Pandangan ini melupakan bahwa pengawasan terhadap penggunaan keuangan
negara dari APBN yang disertakan sebagai modal/saham dalam BUMN hanya
dilakukan khusus terhadap aliran keuangan negara tersebut. Negara
berkepentingan untuk mengamankan uang negara yang masuk dalam kas BUMN melalui
mekanisme subsidi maupun penyertaan modal.
Dalam teori hukum keuangan negara, eksistensi asas kelengkapan (volledigheid beginsel) telah menjamin
bahwa tak boleh ada celah abu-abu yang memungkinkan adanya aliran keuangan
negara yang lepas dari sistem pengawasan parlemen melalui audit BPK. BPK
dalam konstitusi ditegaskan memiliki atribusi wewenang sebagai organ tinggi
negara dengan fungsi auditif. Selain itu, dengan prinsip ”hak preferensi
negara”, negara tak boleh kehilangan wewenang pengawasan terhadap penggunaan
keuangan negara yang harus selalu dipertanggungjawabkan melalui siklus
pengelolaan APBN.
Hal itu juga sekaligus mengafirmasi kesahihan ”teori sumber” sebagai
salah satu teori klasik dalam pengelolaan keuangan negara, yang menegaskan
prinsip bahwa setiap aliran uang negara yang bersumber dari APBN harus
dipertanggungjawabkan berdasarkan mekanisme pertanggungjawaban APBN.
Pasal
33
Paradigma pengelolaan BUMN tak boleh berlari meninggalkan prinsip dasar
yang terkandung dalam Pasal 33 UUD Negara RI 1945. Oleh karena itu,
seharusnya ruh dalam pengelolaan BUMN tetap diarahkan untuk mewujudkan
kesejahteraan rakyat dan negara tak boleh kehilangan kendali pengawasan atas
tata kelola BUMN.
Hal ini sekaligus juga meruntuhkan konsep sumir bahwa melalui privatisasi
BUMN telah terjadi transformasi keuangan negara menjadi uang privat dalam
wadah BUMN persero yang seakan-akan tak terjamah lagi oleh sistem pengawasan
negara.
Privatisasi tak boleh menjadi wilayah abu-abu untuk melakukan berbagai
praktik koruptif dengan membingkainya menjadi risiko bisnis.
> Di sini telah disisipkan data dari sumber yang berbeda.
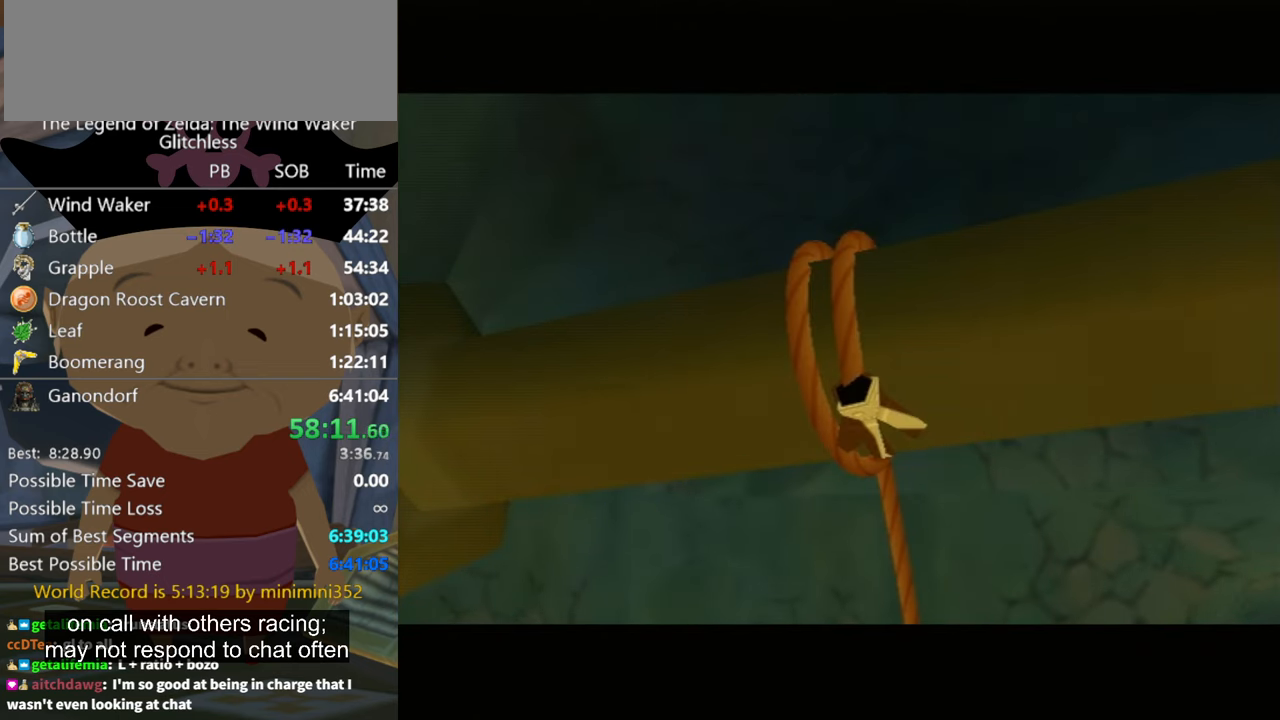
{"buttons": [], "left_stick": "up", "right_stick": "center", "button_events": []}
Cara pandang
terakhir ini bisa mengancam penyalahgunaan aset negara di berbagai BUMN yang
jumlahnya kini tak kurang dari Rp 3.500 triliun.
BUMN didirikan oleh negara dan tak boleh sekadar hanya berorientasi profit
karena Pasal 33 harus selalu menjadi paradigma dalam pengelolaan BUMN. BUMN
dalam perspektif konstitusi harus tetap menjadi agen pembangunan untuk
memberikan kemanfaatan sebesar-besarnya bagi kemakmuran rakyat.
Putusan Mahkamah Agung No 1863/K/Pid.Sus/2010 sebelumnya telah menjadi
yurisprudensi yang menjadi rujukan bagi KPK untuk menyelamatkan triliunan
rupiah uang negara yang disalahgunakan pengelolaannya oleh beberapa BUMN.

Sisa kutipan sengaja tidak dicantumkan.